Of course no one foresaw the pandemic, the lockdowns, the
economic slump and the eye-watering 35% drawdown in MSCI's
global index in the 27 trading days to March 23. And many
sectors such as banking and energy stocks, as well as more than
half the 17 national stock markets covered by Reuters polls,
will end 2020 in the red.
But if narrowly focused on equities and taking the broadest
all-country benchmark, then it would hardly have mattered to the
portfolio.
And there appears little doubt about what's ahead over the
next 12 months. All the issues underlying it have been thrashed
out a thousand times already as vaccines emerge and support
programmes abound. That might suggest markets are already fully
priced - but few fund managers think that either.

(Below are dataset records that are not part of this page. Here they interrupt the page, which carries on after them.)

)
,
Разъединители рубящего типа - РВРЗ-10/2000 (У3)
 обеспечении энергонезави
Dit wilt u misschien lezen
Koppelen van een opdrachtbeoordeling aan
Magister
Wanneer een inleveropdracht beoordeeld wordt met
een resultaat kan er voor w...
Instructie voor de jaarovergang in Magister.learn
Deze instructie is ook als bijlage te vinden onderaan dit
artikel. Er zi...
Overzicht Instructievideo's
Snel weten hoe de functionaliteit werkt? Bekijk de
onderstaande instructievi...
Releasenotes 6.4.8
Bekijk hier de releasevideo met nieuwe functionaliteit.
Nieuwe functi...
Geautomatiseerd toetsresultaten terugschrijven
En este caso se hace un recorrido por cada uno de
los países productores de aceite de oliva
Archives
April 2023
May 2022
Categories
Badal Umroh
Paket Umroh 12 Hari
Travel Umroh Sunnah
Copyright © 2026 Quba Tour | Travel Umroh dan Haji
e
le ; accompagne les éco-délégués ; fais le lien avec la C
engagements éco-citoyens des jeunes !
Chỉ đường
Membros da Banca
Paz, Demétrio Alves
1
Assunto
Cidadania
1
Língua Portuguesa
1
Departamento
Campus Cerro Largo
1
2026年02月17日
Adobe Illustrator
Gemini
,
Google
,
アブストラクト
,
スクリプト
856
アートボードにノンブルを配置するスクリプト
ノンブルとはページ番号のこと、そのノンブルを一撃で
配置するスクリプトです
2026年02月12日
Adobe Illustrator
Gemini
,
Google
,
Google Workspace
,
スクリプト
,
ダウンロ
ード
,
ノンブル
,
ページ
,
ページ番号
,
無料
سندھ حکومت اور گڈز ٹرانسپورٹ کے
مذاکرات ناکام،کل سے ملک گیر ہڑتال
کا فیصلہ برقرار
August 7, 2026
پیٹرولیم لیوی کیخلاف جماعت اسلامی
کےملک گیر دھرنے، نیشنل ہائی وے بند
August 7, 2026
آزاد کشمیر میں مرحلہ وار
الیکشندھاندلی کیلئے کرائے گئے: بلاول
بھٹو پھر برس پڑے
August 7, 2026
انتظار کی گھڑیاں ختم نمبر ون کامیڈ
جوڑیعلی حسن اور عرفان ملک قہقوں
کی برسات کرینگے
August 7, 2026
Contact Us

Despite some conflicting surveys, data on household savings,
money supply and money market fund data still shows substantial
pandemic-related cash hoards yet to be invested as the reality
of recovery, the vaccine rollout and a new U.S. president and
administration have yet to play out through the year.
Things can yet go bump in the night - persistent infections
and lockdowns and ineffective vaccines, unexpected political
twists, central bank and fiscal policy hesitation, or inflation
scares. But these have been gamed continually by investment
managers for months.
A more serious shuffling of the investment pack on so-called
'normalisation trades' between lockdown winners of tech and
pharma stocks to the 'value stock' laggards and cyclicals in
energy, banking and travel and leisure will take up the time of
many active managers.
But even if things do normalise fully, no one doubts the big
lockstep legacy of this 'skipped year'. The widest measure of
sovereign and corporate bond borrowing costs - the yield on the
Bloomberg Barclays Multiverse - has never been lower at just 1%.
"Risk exposure to equities should be your preferred asset
class," Sonja Laud, chief investment officer at Legal & General
Asset Management told the Reuters summit.